In the entries below, which lines run from the one with "Outlined on this slice (semi-automatically" through the one with "66, 132, 168)"? Repeat exactly those, both included, and no pictures.

====== MATERIAL FOR THIS EXERCISE ======

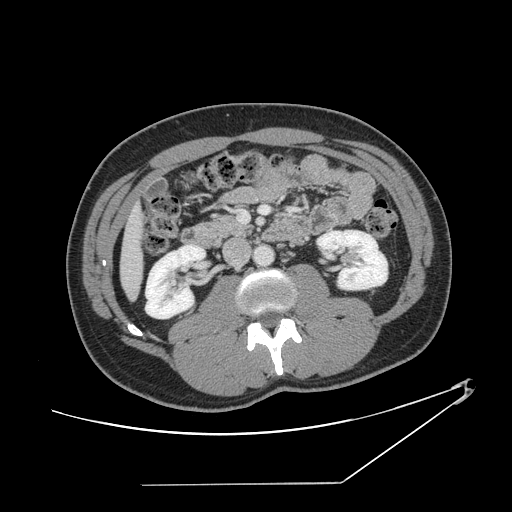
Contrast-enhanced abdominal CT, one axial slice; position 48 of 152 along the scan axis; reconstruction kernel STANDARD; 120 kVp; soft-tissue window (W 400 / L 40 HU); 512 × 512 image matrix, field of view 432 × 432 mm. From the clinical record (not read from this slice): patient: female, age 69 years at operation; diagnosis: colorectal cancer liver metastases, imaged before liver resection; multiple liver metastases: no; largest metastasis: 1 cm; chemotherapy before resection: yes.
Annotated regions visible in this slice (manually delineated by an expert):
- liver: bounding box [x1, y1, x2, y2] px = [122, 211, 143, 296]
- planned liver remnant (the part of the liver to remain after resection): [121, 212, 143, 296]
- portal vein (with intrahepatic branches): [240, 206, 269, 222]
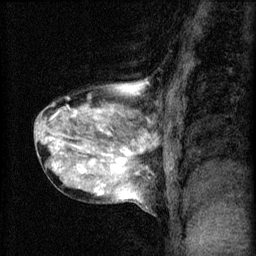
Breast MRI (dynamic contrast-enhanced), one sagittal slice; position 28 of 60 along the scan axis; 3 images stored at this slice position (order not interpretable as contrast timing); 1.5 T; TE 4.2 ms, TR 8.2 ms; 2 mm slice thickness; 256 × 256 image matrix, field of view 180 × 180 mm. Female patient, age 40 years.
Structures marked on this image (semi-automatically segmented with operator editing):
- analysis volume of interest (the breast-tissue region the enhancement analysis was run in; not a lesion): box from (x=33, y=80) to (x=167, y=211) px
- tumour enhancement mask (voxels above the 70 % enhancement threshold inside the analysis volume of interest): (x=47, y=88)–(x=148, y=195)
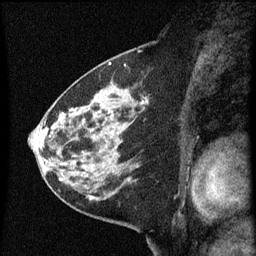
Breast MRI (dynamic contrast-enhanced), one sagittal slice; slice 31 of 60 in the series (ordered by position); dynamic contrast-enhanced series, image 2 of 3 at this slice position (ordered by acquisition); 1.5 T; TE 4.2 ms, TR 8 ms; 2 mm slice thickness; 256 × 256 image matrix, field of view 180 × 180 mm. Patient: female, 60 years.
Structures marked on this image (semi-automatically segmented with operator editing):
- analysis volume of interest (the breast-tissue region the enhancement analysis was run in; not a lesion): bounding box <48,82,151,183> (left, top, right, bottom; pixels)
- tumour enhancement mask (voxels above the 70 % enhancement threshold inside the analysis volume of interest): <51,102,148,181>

======
====== MATERIAL FOR THIS EXERCISE ======

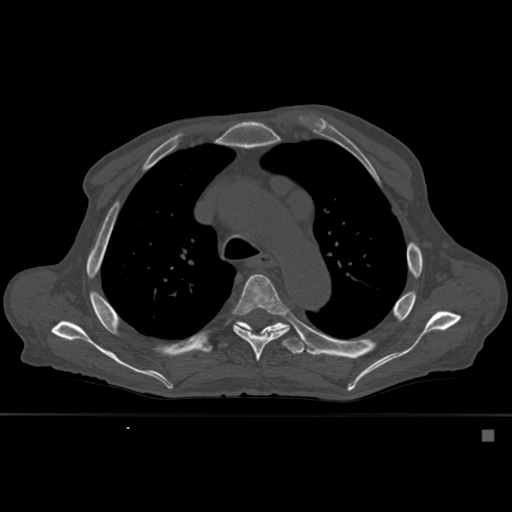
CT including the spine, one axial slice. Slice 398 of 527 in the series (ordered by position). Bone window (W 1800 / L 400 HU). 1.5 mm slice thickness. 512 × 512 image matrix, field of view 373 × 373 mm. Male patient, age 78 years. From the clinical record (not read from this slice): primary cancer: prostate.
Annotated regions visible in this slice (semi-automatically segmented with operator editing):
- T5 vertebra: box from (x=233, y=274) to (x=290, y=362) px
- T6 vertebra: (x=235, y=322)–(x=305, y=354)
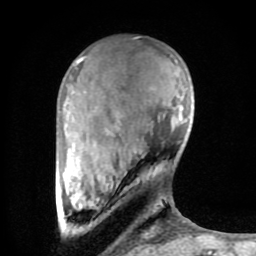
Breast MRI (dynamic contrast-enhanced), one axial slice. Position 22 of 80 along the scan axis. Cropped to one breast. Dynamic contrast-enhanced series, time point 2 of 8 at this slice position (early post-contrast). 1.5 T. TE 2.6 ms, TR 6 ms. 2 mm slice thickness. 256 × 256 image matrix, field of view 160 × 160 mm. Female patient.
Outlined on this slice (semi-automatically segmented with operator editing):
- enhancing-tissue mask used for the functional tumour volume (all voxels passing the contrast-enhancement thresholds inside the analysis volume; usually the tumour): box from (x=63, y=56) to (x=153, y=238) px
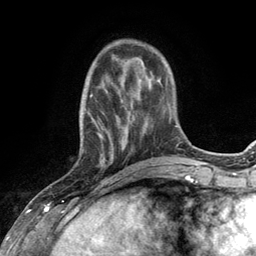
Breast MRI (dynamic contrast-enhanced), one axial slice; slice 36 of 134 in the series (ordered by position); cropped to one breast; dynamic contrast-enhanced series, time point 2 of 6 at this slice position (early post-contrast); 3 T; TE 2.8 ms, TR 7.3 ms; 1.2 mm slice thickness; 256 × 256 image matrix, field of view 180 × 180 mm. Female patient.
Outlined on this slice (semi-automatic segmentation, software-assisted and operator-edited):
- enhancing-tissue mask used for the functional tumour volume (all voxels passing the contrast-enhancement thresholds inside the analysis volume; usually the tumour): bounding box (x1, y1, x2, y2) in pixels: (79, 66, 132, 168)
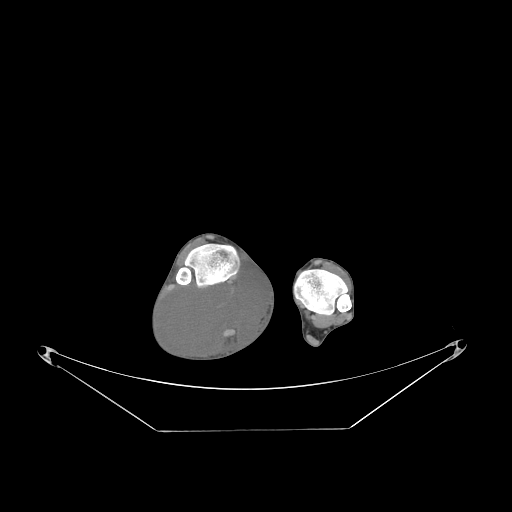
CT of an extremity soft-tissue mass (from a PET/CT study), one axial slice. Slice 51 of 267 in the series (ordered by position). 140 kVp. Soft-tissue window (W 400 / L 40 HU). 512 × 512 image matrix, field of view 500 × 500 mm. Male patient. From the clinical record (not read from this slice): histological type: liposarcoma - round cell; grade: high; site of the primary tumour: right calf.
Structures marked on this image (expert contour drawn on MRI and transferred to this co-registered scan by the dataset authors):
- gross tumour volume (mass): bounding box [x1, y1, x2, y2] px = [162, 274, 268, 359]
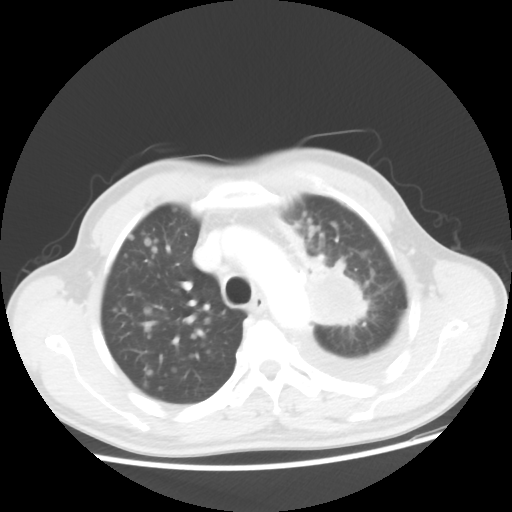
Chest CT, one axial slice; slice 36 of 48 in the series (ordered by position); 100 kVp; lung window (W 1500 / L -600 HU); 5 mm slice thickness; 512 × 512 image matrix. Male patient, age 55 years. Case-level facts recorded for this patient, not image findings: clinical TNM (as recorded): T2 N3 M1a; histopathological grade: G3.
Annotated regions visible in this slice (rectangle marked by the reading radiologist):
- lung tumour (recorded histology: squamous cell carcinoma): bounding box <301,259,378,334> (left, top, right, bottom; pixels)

======

RESULT BELOW:
Outlined on this slice (semi-automatically segmented with operator editing):
- enhancing-tissue mask used for the functional tumour volume (all voxels passing the contrast-enhancement thresholds inside the analysis volume; usually the tumour): box from (x=63, y=56) to (x=153, y=238) px
Breast MRI (dynamic contrast-enhanced), one axial slice; slice 36 of 134 in the series (ordered by position); cropped to one breast; dynamic contrast-enhanced series, time point 2 of 6 at this slice position (early post-contrast); 3 T; TE 2.8 ms, TR 7.3 ms; 1.2 mm slice thickness; 256 × 256 image matrix, field of view 180 × 180 mm. Female patient.
Outlined on this slice (semi-automatic segmentation, software-assisted and operator-edited):
- enhancing-tissue mask used for the functional tumour volume (all voxels passing the contrast-enhancement thresholds inside the analysis volume; usually the tumour): bounding box (x1, y1, x2, y2) in pixels: (79, 66, 132, 168)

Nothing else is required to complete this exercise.